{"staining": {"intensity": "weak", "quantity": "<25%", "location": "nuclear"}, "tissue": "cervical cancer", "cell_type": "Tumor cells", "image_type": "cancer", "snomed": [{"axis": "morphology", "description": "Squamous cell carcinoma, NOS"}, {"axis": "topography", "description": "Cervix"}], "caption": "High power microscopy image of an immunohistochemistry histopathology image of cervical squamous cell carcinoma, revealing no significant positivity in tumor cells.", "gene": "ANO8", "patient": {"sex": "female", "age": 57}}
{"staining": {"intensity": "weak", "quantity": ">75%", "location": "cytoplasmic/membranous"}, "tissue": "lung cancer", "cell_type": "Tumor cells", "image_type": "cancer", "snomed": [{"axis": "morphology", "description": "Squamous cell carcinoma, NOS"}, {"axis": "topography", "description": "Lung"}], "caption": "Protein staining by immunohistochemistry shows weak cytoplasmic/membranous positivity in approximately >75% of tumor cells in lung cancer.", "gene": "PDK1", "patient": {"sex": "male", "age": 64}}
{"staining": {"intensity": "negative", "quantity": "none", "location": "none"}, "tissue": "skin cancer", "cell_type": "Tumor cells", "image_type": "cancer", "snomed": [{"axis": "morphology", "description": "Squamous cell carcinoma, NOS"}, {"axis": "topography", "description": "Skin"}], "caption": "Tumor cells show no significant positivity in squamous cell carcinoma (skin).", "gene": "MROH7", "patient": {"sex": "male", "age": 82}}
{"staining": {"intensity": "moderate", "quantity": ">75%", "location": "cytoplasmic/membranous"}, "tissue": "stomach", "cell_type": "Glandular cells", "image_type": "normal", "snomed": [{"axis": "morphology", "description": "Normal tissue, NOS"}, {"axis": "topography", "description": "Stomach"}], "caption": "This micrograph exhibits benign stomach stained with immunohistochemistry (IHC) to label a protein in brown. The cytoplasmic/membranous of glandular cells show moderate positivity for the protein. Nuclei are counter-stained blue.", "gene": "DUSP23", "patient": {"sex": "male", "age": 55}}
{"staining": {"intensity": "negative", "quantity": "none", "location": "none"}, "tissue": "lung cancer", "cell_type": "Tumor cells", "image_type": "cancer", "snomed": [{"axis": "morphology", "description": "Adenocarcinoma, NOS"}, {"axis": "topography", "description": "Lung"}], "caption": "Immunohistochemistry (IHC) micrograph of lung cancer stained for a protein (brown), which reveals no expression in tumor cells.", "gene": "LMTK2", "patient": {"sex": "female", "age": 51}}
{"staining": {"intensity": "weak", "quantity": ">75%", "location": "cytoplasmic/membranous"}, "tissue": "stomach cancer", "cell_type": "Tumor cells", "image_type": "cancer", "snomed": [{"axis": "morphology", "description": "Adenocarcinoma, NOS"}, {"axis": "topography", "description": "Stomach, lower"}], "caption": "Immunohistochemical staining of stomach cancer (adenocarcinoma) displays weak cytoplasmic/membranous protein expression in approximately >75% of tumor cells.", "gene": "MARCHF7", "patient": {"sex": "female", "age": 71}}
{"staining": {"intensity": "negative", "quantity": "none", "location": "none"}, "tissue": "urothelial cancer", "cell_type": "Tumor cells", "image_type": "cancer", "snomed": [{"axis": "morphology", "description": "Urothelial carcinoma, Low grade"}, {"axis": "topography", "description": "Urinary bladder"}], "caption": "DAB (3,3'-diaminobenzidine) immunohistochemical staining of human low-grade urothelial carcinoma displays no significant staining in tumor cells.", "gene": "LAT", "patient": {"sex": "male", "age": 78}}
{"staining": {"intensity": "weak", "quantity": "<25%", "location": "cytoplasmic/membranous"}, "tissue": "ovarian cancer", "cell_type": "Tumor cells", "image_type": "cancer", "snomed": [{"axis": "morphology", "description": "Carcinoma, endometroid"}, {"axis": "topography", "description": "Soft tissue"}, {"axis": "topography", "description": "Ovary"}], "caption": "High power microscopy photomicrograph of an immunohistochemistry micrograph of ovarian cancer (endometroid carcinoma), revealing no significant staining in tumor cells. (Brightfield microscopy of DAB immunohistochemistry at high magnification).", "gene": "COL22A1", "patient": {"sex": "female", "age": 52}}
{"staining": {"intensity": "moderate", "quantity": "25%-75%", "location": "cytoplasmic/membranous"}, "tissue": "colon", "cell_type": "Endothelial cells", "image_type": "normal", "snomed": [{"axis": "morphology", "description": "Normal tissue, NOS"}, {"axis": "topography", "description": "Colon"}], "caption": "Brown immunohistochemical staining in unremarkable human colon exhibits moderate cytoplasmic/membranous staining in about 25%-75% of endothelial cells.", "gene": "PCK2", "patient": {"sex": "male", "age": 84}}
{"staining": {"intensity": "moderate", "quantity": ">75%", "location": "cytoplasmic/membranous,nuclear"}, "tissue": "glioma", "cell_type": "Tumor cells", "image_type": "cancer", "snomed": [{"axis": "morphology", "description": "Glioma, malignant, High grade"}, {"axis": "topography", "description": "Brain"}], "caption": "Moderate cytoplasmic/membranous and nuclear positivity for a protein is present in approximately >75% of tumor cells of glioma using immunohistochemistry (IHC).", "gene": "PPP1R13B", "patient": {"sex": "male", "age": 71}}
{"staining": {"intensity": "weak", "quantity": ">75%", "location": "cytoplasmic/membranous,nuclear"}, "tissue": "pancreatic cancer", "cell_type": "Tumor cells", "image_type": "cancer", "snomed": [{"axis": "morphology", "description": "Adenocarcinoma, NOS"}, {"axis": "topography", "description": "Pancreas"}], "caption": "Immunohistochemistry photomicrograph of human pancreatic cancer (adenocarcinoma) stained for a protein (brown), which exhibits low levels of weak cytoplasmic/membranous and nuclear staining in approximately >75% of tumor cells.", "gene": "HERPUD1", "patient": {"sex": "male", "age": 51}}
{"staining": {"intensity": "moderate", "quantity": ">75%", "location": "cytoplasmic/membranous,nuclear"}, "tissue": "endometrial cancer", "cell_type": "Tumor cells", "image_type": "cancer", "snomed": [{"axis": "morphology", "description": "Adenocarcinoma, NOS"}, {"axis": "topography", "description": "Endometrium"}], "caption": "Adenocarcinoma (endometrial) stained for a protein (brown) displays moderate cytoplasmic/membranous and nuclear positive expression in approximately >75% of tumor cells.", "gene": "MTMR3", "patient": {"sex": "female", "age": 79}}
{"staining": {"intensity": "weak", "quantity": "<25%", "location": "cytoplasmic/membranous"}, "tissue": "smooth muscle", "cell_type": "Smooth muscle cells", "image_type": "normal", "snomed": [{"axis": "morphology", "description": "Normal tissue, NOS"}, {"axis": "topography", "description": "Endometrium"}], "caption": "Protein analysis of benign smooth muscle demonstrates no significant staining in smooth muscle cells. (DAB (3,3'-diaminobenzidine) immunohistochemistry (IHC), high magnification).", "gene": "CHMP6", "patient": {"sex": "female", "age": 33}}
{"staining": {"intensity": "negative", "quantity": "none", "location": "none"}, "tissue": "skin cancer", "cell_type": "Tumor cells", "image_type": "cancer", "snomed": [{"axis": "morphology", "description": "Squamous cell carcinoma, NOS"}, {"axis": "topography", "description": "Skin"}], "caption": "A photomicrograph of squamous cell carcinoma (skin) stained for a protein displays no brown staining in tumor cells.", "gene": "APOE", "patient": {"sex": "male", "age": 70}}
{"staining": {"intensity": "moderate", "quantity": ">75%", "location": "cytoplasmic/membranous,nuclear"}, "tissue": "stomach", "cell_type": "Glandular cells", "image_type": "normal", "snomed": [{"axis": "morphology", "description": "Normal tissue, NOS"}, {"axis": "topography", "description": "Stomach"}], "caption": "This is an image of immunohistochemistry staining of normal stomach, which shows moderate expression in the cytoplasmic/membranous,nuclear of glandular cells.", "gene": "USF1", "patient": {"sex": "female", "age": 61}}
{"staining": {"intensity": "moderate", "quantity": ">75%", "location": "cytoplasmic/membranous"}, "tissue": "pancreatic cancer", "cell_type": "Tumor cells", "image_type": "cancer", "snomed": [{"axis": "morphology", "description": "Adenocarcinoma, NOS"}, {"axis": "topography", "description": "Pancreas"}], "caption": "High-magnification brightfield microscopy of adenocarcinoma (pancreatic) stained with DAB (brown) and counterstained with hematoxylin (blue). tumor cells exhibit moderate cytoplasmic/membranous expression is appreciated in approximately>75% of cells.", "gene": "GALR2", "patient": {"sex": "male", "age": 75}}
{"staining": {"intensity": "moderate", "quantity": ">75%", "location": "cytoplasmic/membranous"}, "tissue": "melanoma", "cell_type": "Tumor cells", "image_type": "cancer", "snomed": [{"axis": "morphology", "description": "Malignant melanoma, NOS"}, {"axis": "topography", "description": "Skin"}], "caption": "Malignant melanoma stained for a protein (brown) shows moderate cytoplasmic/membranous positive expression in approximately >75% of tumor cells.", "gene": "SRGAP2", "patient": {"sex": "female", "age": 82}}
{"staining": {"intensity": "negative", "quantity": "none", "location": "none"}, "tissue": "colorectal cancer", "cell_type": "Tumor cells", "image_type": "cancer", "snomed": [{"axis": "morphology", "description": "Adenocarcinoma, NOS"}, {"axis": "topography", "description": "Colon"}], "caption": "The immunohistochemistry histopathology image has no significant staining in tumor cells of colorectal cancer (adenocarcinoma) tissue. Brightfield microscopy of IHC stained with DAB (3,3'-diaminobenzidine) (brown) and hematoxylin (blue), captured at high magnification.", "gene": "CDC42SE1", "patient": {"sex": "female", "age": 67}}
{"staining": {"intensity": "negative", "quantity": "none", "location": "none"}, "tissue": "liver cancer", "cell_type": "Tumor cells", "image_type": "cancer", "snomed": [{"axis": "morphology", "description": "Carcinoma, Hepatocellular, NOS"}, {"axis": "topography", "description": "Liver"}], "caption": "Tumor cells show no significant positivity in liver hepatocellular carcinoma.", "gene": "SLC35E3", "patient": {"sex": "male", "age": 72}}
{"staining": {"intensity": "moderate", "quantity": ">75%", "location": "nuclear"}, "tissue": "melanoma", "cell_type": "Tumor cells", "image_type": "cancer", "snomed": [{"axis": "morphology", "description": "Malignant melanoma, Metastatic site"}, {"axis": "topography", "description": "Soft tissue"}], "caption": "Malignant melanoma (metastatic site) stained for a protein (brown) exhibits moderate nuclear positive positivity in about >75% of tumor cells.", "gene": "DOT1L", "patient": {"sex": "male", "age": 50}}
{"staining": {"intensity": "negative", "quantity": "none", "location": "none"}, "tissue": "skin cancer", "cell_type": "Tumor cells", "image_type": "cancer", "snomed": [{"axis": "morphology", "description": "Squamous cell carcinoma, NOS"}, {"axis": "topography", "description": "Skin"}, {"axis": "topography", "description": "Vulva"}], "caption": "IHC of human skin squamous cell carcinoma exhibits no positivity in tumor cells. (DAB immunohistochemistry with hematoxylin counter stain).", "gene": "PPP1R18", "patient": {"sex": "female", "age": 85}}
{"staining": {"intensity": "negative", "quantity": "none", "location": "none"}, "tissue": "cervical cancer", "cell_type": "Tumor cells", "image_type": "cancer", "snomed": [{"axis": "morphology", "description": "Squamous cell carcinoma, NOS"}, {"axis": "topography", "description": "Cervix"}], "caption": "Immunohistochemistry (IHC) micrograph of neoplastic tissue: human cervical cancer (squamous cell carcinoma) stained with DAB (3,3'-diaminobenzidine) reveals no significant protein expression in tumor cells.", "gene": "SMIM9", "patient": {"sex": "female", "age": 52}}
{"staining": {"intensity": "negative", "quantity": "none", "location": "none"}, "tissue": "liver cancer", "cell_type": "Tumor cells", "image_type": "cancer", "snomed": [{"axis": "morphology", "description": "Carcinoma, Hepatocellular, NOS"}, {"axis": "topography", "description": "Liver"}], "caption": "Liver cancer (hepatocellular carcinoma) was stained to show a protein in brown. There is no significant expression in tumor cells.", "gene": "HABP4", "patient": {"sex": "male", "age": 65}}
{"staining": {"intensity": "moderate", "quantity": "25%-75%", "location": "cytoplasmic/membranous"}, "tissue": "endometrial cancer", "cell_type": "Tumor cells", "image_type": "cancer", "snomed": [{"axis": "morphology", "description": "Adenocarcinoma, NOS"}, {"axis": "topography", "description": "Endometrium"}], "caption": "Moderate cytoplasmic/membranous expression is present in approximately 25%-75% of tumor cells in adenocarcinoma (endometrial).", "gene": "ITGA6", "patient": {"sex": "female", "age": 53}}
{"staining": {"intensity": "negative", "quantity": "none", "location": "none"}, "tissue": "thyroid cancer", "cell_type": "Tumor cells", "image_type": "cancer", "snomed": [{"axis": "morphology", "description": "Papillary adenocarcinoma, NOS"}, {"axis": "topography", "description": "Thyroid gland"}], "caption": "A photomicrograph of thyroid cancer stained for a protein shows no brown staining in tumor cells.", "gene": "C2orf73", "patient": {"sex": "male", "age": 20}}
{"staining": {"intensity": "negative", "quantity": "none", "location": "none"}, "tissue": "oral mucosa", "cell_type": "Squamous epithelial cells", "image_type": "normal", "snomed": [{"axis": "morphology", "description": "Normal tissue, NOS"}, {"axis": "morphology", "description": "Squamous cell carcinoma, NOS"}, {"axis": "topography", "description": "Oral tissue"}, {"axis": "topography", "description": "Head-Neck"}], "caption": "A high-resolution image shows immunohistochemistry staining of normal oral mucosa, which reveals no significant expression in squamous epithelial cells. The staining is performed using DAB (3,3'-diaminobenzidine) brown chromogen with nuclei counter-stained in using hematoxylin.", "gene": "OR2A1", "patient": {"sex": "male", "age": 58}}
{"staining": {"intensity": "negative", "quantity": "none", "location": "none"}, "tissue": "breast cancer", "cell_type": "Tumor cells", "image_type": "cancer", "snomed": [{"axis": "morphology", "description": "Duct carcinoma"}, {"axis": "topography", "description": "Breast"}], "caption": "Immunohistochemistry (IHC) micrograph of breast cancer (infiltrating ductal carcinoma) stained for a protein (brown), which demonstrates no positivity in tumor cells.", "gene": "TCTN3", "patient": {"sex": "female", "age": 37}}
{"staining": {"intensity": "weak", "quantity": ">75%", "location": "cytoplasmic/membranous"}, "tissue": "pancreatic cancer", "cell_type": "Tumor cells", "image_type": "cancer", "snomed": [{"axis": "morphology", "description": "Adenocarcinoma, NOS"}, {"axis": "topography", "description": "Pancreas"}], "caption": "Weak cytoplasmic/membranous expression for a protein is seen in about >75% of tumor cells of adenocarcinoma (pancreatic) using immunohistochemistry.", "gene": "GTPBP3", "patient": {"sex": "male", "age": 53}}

HOW TO COMPLETE THIS TASK
What lines in the entries above include the string "grade"? Return each one.

WRITTEN ANSWER
{"staining": {"intensity": "negative", "quantity": "none", "location": "none"}, "tissue": "urothelial cancer", "cell_type": "Tumor cells", "image_type": "cancer", "snomed": [{"axis": "morphology", "description": "Urothelial carcinoma, Low grade"}, {"axis": "topography", "description": "Urinary bladder"}], "caption": "DAB (3,3'-diaminobenzidine) immunohistochemical staining of human low-grade urothelial carcinoma displays no significant staining in tumor cells.", "gene": "LAT", "patient": {"sex": "male", "age": 78}}
{"staining": {"intensity": "moderate", "quantity": ">75%", "location": "cytoplasmic/membranous,nuclear"}, "tissue": "glioma", "cell_type": "Tumor cells", "image_type": "cancer", "snomed": [{"axis": "morphology", "description": "Glioma, malignant, High grade"}, {"axis": "topography", "description": "Brain"}], "caption": "Moderate cytoplasmic/membranous and nuclear positivity for a protein is present in approximately >75% of tumor cells of glioma using immunohistochemistry (IHC).", "gene": "PPP1R13B", "patient": {"sex": "male", "age": 71}}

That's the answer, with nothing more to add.